Mr Sintim-Aboagye was addressing the District Farmers Day celebration at Owuram, near Asamankese, on Friday where 17 farmers who distinguished themselves were honoured with the over-all Best District farmer award going to Mr Rockson Opare. He was presented with a pair of Wellington boots, matchets, a piece of wax print, radio cassette recorder, a spraying machine and two packets of roofing sheets. Mr Sintim-Aboagye noted that apart from the supply of agricultural inputs and services such as spraying machines, chemicals, labour for mass spraying of cocoa the exercise had offered jobs for about 300 people in the district.

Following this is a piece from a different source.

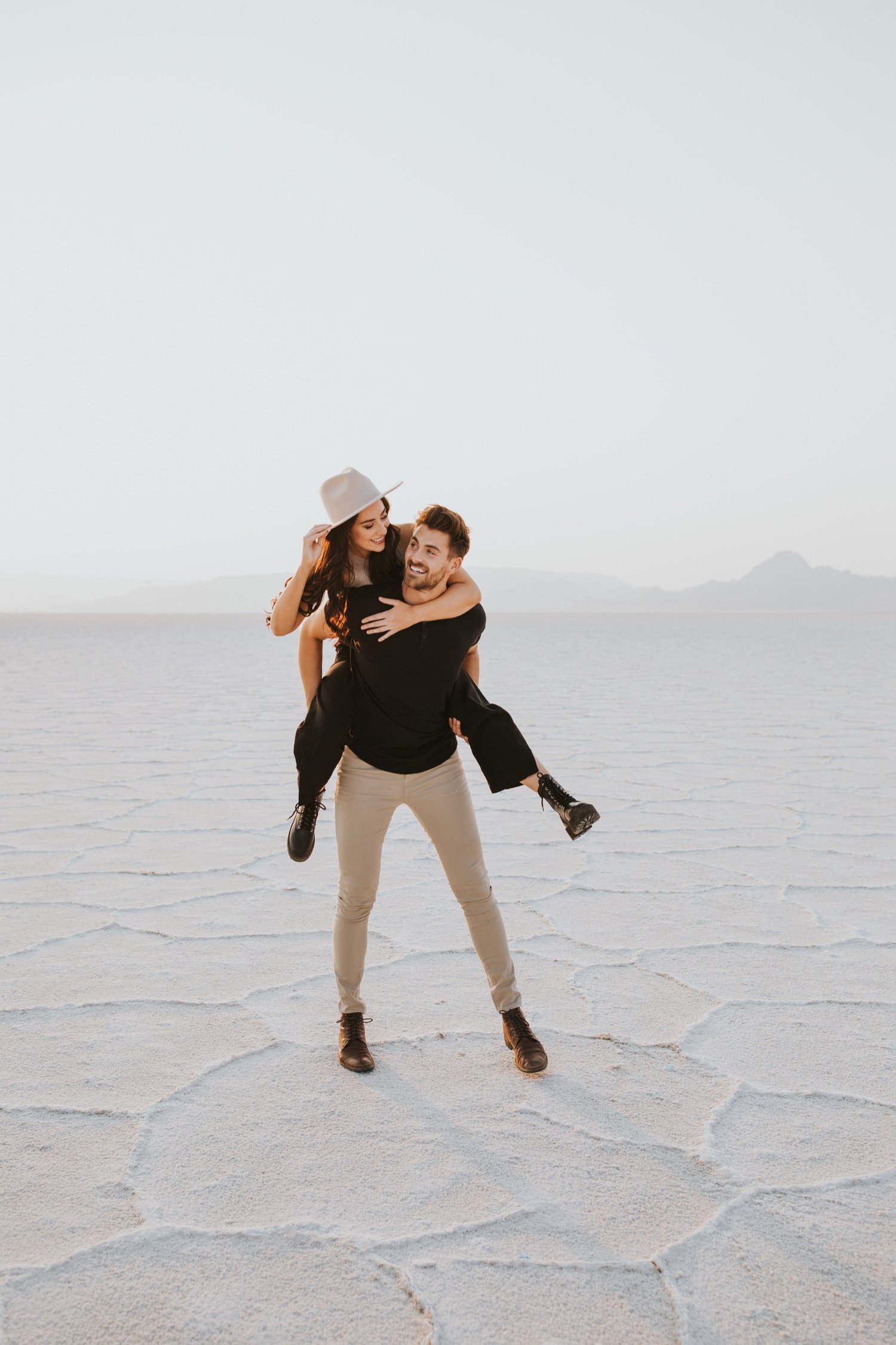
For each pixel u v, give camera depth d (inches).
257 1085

According to him, before the introduction of the cocoa hi-tech, the total tonnage of cocoa in the district in the 2001/2 cocoa season was 1,884.4 tonnes but in the 2002/3 and the 2003/2004 cocoa seasons, when the hi-tech was introduced, the yields increased significantly to 2,172 tonnes and 2,832 tonnes, respectively. He said the introduction of the hi-tech was a testimony of government determination to improve the cocoa industry in order to reduce poverty among the farmers.

The District Director of Agriculture, Mr R.O. Asare, advised farmers to change from their old farming methods to help protect the vegetation for sustainable farming and increased yields. He observed that agricultural production in the district had been on the decline in recent times and attributed it to the mass exodus of the youth to urban centers. He hoped the trend would change with the current government interventions in agriculture.